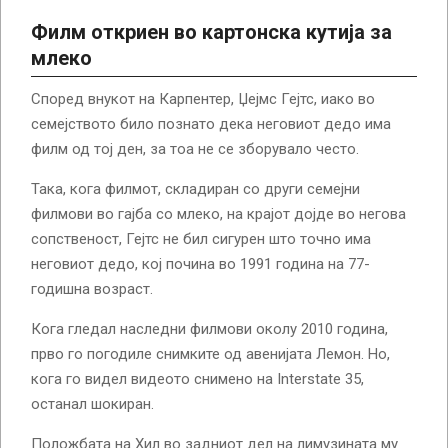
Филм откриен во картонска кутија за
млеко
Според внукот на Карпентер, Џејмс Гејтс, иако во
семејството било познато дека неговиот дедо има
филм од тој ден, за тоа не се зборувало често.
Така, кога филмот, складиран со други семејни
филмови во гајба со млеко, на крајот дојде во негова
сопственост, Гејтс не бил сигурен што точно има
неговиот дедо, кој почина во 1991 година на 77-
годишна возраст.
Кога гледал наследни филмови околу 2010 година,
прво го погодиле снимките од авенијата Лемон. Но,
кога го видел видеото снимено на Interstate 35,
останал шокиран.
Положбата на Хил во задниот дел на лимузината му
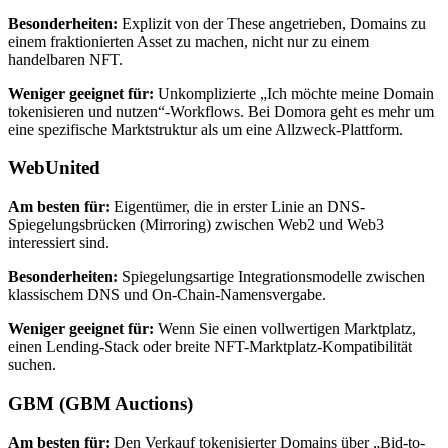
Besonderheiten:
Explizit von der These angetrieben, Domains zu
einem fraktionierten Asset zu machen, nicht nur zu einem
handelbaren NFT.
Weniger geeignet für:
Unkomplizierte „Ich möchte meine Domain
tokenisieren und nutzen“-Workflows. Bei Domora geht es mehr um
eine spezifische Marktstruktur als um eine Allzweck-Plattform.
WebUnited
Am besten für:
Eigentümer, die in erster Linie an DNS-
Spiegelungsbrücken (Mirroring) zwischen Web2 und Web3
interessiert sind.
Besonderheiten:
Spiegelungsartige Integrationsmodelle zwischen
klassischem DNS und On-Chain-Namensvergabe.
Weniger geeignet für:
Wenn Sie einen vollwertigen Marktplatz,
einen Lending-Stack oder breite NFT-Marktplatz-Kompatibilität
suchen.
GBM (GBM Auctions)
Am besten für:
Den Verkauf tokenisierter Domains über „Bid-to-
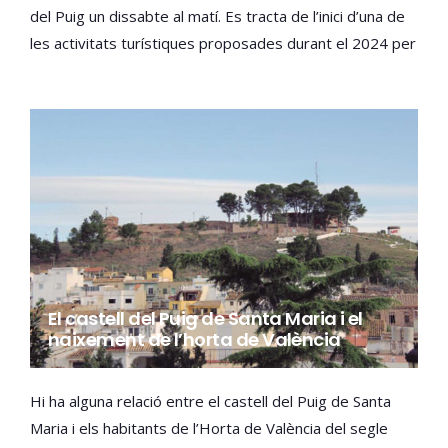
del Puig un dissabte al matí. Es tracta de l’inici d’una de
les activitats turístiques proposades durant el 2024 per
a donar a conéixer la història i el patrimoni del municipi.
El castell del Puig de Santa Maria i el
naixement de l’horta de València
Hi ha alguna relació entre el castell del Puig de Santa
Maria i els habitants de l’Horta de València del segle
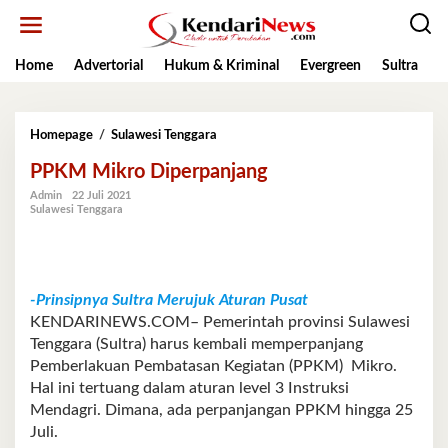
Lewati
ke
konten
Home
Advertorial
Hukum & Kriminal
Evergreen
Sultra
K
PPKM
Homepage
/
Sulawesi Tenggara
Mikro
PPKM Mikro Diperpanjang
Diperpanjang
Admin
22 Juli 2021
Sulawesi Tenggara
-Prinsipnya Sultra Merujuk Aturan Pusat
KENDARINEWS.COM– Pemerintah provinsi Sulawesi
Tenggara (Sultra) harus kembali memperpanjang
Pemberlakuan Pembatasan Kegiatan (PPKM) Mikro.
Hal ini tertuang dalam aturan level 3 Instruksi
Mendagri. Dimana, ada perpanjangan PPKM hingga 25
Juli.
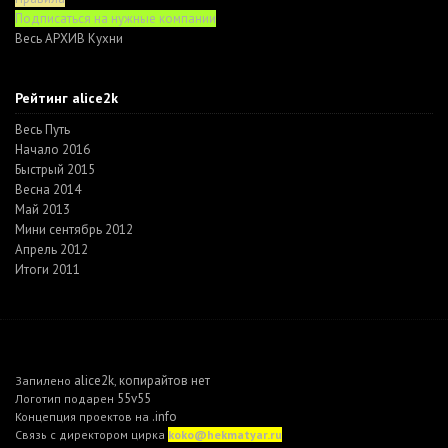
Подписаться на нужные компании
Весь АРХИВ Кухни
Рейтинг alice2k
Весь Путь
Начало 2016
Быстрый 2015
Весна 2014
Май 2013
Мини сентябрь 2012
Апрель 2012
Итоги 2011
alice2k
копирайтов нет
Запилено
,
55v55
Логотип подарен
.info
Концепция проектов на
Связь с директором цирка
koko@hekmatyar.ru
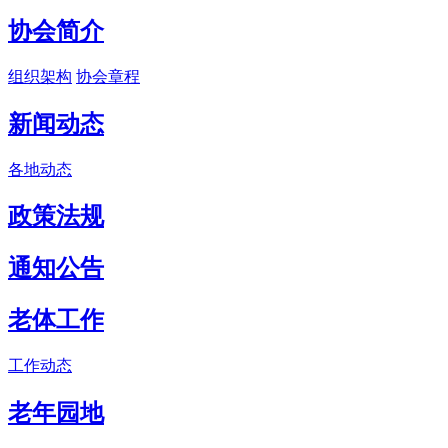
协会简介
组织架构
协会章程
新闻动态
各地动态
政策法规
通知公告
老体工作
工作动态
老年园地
★ ★ ★ ★ ★
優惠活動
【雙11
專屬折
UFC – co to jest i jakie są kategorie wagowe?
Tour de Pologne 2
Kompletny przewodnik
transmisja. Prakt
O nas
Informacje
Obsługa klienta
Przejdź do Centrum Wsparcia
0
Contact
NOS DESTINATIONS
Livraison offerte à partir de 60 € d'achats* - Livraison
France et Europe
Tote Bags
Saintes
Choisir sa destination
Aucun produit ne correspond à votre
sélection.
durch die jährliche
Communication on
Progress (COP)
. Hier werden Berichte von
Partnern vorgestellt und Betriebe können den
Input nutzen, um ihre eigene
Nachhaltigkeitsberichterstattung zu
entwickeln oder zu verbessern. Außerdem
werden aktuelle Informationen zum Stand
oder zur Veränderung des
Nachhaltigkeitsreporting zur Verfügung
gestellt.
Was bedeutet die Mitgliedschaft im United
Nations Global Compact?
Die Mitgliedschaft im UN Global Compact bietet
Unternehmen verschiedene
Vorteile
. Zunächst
★ ★ ★ ★ ★
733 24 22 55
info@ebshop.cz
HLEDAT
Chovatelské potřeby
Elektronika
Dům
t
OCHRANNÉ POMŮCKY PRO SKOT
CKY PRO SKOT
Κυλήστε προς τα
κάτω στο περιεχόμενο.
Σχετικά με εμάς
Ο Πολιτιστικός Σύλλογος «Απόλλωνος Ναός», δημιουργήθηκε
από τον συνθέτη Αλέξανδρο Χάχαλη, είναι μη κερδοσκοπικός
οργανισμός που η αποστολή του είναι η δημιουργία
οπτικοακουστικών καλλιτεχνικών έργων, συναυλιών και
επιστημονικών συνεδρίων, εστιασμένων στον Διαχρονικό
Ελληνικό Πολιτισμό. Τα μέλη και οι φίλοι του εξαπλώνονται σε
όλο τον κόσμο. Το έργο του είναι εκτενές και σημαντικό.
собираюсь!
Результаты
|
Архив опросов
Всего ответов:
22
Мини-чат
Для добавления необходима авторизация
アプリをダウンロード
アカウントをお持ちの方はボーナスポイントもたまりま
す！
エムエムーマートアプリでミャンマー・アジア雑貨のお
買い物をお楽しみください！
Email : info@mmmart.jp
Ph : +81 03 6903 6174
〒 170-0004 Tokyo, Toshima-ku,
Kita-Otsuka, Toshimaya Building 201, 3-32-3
★ ★ ★ ★ ★
Work instruction. Of the lines above, show those in which "Sultra" appears.

Solved problem.
Sultra
-Prinsipnya Sultra Merujuk Aturan Pusat
Tenggara (Sultra) harus kembali memperpanjang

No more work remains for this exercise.